Stored data:
>> begin
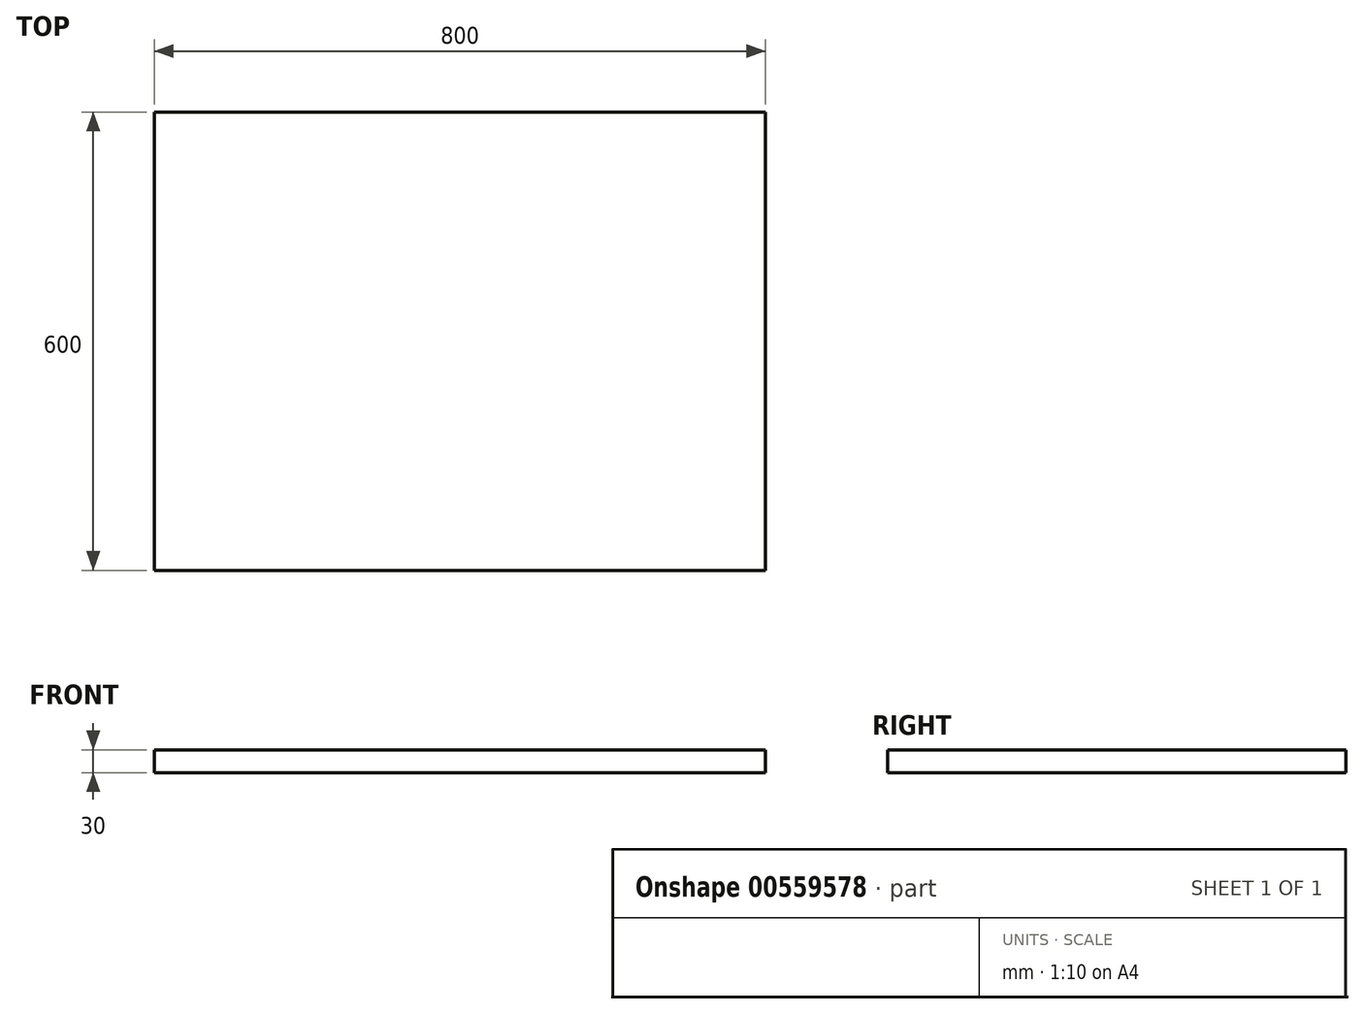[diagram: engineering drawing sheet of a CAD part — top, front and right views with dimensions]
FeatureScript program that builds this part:
annotation { "Feature Type Name" : "Feature", "Feature Type Description" : "" }
export const myFeature = defineFeature(function(context is Context, id is Id, definition is map)
    precondition{}
    {
        {
            var Q0;
            Q0=qCreatedBy(makeId("Top.planeOp"),FACE);
            var sketch = newSketch(context, id + "F0", { "sketchPlane" : qUnion([Q0])});
            skLineSegment(sketch, "E0.bottom", {"start": v(-390.64, 419.82) * mm, "end": v(409.36, 419.82) * mm});
            skLineSegment(sketch, "E0.top", {"start": v(-390.64, -180.18) * mm, "end": v(409.36, -180.18) * mm});
            skLineSegment(sketch, "E0.left", {"start": v(-390.64, 419.82) * mm, "end": v(-390.64, -180.18) * mm});
            skLineSegment(sketch, "E0.right", {"start": v(409.36, 419.82) * mm, "end": v(409.36, -180.18) * mm});
            skSolve(sketch);
        }
        {
            var Q0;
            Q0 = qSketchRegion(id + "F0", true);
            extrude(context, id + "F1", {"entities" : qUnion([Q0]), "depth" : 30 * mm, "offsetDistance" : 25 * mm});
        }
    });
>> end
◆ Short exercise ◆
Rewrite the lines above, substituting "baseFace" for every "Q0" and leaving everything else as it is. Omit the pictures from your answer.

◆ Solution for this exercise ◆
[diagram: engineering drawing sheet of a CAD part — top, front and right views with dimensions]
FeatureScript program that builds this part:
annotation { "Feature Type Name" : "Feature", "Feature Type Description" : "" }
export const myFeature = defineFeature(function(context is Context, id is Id, definition is map)
    precondition{}
    {
        {
            var baseFace;
            baseFace=qCreatedBy(makeId("Top.planeOp"),FACE);
            var sketch = newSketch(context, id + "F0", { "sketchPlane" : qUnion([baseFace])});
            skLineSegment(sketch, "E0.bottom", {"start": v(-390.64, 419.82) * mm, "end": v(409.36, 419.82) * mm});
            skLineSegment(sketch, "E0.top", {"start": v(-390.64, -180.18) * mm, "end": v(409.36, -180.18) * mm});
            skLineSegment(sketch, "E0.left", {"start": v(-390.64, 419.82) * mm, "end": v(-390.64, -180.18) * mm});
            skLineSegment(sketch, "E0.right", {"start": v(409.36, 419.82) * mm, "end": v(409.36, -180.18) * mm});
            skSolve(sketch);
        }
        {
            var baseFace;
            baseFace = qSketchRegion(id + "F0", true);
            extrude(context, id + "F1", {"entities" : qUnion([baseFace]), "depth" : 30 * mm, "offsetDistance" : 25 * mm});
        }
    });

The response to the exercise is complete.